Projects

Brief Description: Recent times have seen concentrated efforts on using malware behaviors for identifying previously unknown malware and sometimes, also describing the known malware. There however, are several challenges-There is a strong disconnect between researchers on what exactly constitutes a malware behavior? How to study these seemingly infinite number of “behaviors”? How do we benefit from such a study? And so on. The thesis attempts to answer some of these questions.

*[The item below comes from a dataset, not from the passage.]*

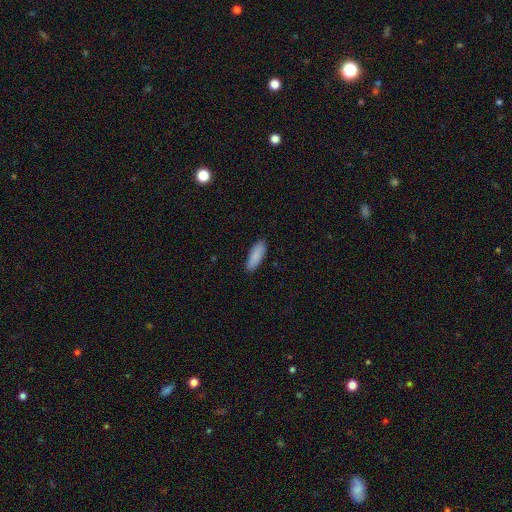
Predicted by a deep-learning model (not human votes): Smooth or featured: smooth — 88% (featured or disk — 6%)
How rounded: in between — 64% (cigar-shaped — 34%)
Merging: none — 88% (minor disturbance — 10%)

Brief Description: AV companies get thousands of suspicious android apps every day. They cannot have a human analyst go through each one of them. Also, most of the times, it turns out that hiding behind the curtain of obfuscation, it is essentially the same or some slight variation of previously known malware. This results in large amount of wasted time and resources. Thanks to DroidLegacy, they can weed out apps that share high code similarity (read “belong to same malware family”) as previously analyzed malware, leaving just the new and unseen malware samples for further analysis.

The VILO project is a fast and accurate classifier for binary executables. The primary use for such a tool is to perform familial classification of malware. Say you have a collection of malware that is already partitioned into families. Now, when you get a new unidentified malware, how do you figure out which family it belongs to? You use VILO!

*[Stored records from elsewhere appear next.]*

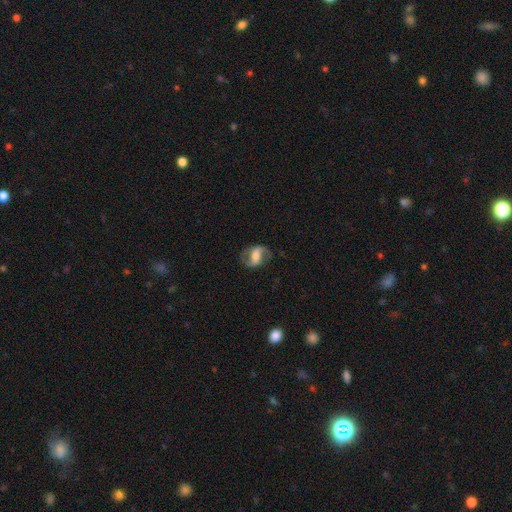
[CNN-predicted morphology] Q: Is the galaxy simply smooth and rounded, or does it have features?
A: featured or disk — 70%.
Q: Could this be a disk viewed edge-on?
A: no — 95%.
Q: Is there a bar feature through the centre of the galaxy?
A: strong — 42%.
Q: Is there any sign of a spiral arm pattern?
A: yes — 85%.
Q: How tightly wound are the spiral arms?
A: medium — 45%.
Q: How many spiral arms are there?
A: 2 — 87%.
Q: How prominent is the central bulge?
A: moderate — 38%.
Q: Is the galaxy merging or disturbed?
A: none — 72%.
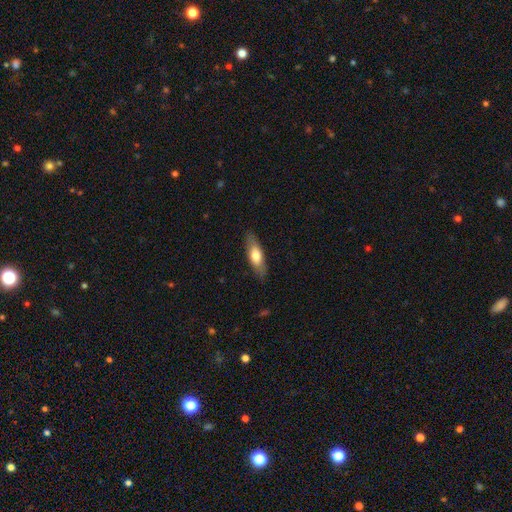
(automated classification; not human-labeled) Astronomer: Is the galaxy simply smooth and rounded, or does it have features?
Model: smooth — 64%.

The SysCallic project aims to further the state-of-the-art in dynamic malware analysis through application of concolic execution. Traditionally, dynamic malware analysis has been hindered by the single path problem, i.e., only one of a program’s possible paths is observed when it is executed. We’re overcoming that limitation by applying new techniques that allow the analyst to automatically cause the target program to execute over many or all of its possible paths!

Have you ever wanted to reuse some code you wrote before, but you now only have the binary? Or maybe someone else’s closed source software does exactly the thing you’re trying to do and you’d rather not have to reinvent the wheel. If those sound like familiar problems, then the In Situ Reuse of Logically Extracted Functional Components (ISROLEFC) may be just the thing you need to simplify your life!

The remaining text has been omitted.